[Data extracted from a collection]
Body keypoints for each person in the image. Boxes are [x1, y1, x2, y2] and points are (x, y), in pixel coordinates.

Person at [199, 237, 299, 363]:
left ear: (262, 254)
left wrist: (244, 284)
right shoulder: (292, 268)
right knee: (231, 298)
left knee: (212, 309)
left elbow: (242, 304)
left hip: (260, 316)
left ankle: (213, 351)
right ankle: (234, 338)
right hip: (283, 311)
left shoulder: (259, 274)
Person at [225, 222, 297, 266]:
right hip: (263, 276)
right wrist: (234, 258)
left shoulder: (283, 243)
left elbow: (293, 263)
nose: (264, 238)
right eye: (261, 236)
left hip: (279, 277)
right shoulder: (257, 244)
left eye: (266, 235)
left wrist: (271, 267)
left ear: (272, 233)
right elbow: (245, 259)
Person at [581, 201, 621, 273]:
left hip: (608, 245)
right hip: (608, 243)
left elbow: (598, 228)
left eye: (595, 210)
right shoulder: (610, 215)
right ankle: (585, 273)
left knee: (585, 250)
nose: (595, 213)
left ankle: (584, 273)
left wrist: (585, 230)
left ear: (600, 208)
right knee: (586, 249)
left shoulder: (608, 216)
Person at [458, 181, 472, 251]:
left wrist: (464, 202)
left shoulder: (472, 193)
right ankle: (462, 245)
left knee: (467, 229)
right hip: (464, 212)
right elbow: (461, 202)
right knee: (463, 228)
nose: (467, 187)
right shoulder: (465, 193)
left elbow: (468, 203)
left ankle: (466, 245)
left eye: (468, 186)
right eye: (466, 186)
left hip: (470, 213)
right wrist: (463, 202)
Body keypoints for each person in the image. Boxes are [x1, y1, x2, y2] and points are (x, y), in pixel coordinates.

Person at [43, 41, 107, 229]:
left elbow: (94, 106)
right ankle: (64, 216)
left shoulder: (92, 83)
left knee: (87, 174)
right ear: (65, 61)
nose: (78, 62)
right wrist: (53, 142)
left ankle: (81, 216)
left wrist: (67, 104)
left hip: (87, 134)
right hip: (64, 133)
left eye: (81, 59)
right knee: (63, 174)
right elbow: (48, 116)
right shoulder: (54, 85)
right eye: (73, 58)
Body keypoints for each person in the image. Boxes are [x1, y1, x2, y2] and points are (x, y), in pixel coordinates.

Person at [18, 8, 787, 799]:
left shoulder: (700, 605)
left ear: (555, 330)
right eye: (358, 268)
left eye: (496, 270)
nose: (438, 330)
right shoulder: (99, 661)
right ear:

---

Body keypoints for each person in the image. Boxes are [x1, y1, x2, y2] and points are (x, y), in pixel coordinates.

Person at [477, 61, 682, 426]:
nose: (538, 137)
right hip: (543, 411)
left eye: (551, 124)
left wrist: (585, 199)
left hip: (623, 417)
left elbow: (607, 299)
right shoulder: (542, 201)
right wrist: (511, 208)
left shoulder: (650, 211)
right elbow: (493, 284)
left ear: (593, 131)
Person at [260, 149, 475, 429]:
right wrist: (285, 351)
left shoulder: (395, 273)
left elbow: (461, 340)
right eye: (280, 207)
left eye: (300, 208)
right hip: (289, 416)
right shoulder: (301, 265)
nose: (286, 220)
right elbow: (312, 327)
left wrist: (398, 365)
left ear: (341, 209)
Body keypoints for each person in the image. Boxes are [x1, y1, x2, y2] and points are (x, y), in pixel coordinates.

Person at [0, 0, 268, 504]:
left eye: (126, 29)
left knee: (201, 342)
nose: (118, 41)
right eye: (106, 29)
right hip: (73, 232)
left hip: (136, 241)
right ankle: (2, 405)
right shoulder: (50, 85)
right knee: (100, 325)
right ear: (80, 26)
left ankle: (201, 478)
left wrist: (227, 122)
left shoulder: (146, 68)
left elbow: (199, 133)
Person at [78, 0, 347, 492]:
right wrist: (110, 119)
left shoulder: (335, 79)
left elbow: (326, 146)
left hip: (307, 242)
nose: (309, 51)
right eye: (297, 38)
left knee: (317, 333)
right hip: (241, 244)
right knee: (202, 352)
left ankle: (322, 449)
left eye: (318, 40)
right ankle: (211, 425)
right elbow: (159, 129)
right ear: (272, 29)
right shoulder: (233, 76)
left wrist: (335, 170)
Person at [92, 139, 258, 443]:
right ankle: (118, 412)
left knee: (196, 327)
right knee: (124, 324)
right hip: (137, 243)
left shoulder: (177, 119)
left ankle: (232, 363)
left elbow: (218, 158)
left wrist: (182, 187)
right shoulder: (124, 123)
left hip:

==

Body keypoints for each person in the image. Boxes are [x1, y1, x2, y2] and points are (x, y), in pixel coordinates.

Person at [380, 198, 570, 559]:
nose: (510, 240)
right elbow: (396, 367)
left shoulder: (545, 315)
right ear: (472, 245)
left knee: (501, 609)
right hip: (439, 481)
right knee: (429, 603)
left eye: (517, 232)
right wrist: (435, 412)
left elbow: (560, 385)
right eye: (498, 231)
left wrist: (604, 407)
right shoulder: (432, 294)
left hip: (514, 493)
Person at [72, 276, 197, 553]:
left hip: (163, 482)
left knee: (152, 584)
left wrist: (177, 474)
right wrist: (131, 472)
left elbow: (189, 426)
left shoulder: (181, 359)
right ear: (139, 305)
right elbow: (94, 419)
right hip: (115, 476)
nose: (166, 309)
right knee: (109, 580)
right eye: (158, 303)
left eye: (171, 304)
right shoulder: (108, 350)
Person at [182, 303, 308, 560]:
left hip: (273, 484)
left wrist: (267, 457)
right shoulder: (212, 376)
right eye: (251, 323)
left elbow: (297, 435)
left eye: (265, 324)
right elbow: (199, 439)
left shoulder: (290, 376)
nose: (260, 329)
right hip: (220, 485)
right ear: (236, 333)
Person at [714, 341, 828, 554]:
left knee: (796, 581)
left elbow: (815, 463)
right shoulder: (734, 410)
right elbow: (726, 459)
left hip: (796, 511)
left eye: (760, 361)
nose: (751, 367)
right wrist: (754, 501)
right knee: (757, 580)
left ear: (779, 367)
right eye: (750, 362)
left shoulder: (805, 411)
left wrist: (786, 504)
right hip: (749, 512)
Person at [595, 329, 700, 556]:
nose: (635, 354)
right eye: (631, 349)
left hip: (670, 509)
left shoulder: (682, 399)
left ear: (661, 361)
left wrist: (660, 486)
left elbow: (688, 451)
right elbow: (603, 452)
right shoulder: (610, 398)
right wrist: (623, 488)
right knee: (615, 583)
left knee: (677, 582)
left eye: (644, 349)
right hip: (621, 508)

◆ **Exercise objective**:
Set down only the lines above that fall between the line holding "right shoulder: (610, 398)" and the line holding "right hip: (621, 508)", inclusive, keeping each exact.

◆ **Response**:
right shoulder: (610, 398)
right wrist: (623, 488)
right knee: (615, 583)
left knee: (677, 582)
left eye: (644, 349)
right hip: (621, 508)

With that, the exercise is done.